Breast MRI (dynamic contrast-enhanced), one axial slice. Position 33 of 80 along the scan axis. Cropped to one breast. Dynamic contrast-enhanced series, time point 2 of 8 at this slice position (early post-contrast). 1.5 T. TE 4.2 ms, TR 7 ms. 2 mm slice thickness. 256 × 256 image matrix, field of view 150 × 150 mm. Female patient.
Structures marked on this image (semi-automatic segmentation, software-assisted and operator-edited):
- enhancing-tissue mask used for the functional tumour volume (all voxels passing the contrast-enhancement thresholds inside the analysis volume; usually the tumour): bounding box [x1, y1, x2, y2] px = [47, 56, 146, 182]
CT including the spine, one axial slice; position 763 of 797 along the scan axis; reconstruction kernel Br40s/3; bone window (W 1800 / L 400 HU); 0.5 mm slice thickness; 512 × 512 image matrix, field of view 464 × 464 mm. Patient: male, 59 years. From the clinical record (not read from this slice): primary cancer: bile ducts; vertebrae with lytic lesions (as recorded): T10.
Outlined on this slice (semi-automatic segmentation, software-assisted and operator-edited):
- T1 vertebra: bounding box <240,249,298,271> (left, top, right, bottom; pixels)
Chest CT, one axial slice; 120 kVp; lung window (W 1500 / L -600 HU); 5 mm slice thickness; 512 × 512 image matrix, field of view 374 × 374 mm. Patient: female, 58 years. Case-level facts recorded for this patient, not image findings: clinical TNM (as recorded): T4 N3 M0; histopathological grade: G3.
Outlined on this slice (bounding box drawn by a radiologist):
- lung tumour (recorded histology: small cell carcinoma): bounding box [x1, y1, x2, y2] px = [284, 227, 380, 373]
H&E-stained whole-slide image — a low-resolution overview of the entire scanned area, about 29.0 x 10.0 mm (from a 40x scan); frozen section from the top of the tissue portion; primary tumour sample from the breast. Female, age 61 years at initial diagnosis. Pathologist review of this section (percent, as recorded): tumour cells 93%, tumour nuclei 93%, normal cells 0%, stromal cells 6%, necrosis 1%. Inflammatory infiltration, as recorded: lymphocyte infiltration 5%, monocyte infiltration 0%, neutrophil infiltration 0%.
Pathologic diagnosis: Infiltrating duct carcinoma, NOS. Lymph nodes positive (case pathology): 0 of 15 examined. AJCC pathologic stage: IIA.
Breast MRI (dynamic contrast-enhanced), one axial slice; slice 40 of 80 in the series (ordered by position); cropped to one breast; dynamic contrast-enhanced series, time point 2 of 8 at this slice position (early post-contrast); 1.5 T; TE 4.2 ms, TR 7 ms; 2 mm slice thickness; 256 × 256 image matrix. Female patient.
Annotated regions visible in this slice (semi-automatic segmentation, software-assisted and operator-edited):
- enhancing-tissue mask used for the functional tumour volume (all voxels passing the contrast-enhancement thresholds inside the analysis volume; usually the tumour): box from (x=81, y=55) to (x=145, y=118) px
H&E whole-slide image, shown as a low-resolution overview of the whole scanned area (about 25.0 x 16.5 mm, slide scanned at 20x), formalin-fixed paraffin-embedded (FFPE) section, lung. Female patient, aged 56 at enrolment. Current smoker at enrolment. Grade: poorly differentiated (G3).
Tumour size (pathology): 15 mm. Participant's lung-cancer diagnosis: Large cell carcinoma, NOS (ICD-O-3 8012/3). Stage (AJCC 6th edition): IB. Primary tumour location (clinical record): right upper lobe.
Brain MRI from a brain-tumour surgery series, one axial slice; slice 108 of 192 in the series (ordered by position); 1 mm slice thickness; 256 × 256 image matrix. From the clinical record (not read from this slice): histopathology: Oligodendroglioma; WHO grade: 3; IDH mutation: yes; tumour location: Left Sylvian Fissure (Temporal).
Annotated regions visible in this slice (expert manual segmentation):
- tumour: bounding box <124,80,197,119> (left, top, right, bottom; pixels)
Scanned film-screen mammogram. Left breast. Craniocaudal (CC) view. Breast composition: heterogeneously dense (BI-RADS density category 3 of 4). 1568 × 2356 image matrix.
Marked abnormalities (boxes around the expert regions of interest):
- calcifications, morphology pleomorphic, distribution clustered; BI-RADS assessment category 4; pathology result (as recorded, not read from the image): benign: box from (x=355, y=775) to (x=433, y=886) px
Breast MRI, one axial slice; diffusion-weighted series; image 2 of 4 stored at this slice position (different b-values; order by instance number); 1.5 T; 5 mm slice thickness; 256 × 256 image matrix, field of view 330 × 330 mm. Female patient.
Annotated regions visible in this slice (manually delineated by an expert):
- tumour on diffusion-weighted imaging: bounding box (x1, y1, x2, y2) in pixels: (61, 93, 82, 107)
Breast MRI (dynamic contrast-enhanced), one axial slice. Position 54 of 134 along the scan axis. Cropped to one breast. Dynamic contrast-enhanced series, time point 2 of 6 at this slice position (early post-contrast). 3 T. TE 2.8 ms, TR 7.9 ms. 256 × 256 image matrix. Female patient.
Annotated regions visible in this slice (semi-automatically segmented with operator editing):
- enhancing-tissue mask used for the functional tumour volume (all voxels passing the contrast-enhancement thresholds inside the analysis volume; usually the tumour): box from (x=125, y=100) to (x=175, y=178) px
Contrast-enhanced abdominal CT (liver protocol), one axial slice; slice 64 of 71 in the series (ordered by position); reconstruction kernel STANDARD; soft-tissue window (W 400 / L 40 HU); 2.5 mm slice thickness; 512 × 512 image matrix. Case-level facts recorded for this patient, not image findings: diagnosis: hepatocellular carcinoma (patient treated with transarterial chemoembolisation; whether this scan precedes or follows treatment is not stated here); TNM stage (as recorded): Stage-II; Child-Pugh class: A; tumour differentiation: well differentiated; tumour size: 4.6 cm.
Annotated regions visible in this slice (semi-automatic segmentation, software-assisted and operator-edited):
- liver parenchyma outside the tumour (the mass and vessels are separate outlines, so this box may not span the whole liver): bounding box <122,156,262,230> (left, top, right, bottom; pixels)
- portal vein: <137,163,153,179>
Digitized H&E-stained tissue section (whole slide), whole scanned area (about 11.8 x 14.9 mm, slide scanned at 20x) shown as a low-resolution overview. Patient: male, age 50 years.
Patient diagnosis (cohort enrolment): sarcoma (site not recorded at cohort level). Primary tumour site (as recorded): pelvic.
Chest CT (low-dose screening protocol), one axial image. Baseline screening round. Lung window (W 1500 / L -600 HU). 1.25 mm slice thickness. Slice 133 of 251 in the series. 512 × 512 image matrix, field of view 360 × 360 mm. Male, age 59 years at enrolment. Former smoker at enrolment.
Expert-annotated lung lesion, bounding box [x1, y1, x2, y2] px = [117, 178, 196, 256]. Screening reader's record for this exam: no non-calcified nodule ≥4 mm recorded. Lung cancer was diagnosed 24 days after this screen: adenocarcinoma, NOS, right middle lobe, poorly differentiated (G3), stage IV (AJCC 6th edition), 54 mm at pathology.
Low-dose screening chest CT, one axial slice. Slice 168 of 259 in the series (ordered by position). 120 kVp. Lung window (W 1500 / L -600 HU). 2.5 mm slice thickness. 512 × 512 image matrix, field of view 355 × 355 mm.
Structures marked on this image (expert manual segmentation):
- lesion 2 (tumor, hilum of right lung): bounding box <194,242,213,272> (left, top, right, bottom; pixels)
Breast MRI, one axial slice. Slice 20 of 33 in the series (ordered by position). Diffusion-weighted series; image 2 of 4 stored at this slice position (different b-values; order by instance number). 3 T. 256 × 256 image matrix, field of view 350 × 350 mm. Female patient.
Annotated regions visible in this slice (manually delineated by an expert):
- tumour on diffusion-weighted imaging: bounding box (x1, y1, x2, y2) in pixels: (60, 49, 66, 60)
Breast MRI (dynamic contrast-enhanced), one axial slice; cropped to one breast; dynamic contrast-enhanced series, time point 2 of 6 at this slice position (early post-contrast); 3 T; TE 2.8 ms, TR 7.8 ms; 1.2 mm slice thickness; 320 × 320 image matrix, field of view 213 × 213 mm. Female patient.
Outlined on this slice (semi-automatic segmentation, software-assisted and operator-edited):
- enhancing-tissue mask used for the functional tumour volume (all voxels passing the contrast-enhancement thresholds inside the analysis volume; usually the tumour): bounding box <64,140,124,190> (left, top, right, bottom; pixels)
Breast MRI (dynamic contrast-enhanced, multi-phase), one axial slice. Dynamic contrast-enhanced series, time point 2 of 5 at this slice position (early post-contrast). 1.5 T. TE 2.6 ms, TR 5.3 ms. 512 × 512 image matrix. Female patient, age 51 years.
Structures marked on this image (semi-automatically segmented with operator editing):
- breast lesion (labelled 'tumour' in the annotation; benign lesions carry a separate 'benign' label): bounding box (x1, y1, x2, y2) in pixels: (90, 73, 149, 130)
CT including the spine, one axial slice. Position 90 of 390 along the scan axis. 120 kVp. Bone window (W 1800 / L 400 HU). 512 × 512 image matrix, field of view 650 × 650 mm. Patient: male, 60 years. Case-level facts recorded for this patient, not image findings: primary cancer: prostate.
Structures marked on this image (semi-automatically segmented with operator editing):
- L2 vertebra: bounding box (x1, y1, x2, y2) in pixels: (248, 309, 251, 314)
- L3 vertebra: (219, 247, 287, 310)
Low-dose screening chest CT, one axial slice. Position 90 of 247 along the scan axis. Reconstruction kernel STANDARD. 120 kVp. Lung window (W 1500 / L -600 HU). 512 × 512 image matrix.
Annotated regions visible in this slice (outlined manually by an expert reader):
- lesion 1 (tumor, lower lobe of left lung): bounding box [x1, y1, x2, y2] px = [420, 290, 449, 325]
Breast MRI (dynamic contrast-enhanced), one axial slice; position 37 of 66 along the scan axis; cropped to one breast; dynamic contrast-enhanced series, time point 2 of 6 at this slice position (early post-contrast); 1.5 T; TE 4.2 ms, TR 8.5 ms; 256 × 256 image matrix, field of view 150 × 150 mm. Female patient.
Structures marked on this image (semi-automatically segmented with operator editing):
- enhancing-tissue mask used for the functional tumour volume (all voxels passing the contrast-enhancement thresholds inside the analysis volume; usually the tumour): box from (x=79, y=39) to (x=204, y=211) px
────
Please give back exactly the lines of this listing beginning at the line with "- T1 vertebra: bounding" and ending with the line with "Chest CT, one axial slice;", both included, and nothing else.

- T1 vertebra: bounding box <240,249,298,271> (left, top, right, bottom; pixels)
Chest CT, one axial slice; 120 kVp; lung window (W 1500 / L -600 HU); 5 mm slice thickness; 512 × 512 image matrix, field of view 374 × 374 mm. Patient: female, 58 years. Case-level facts recorded for this patient, not image findings: clinical TNM (as recorded): T4 N3 M0; histopathological grade: G3.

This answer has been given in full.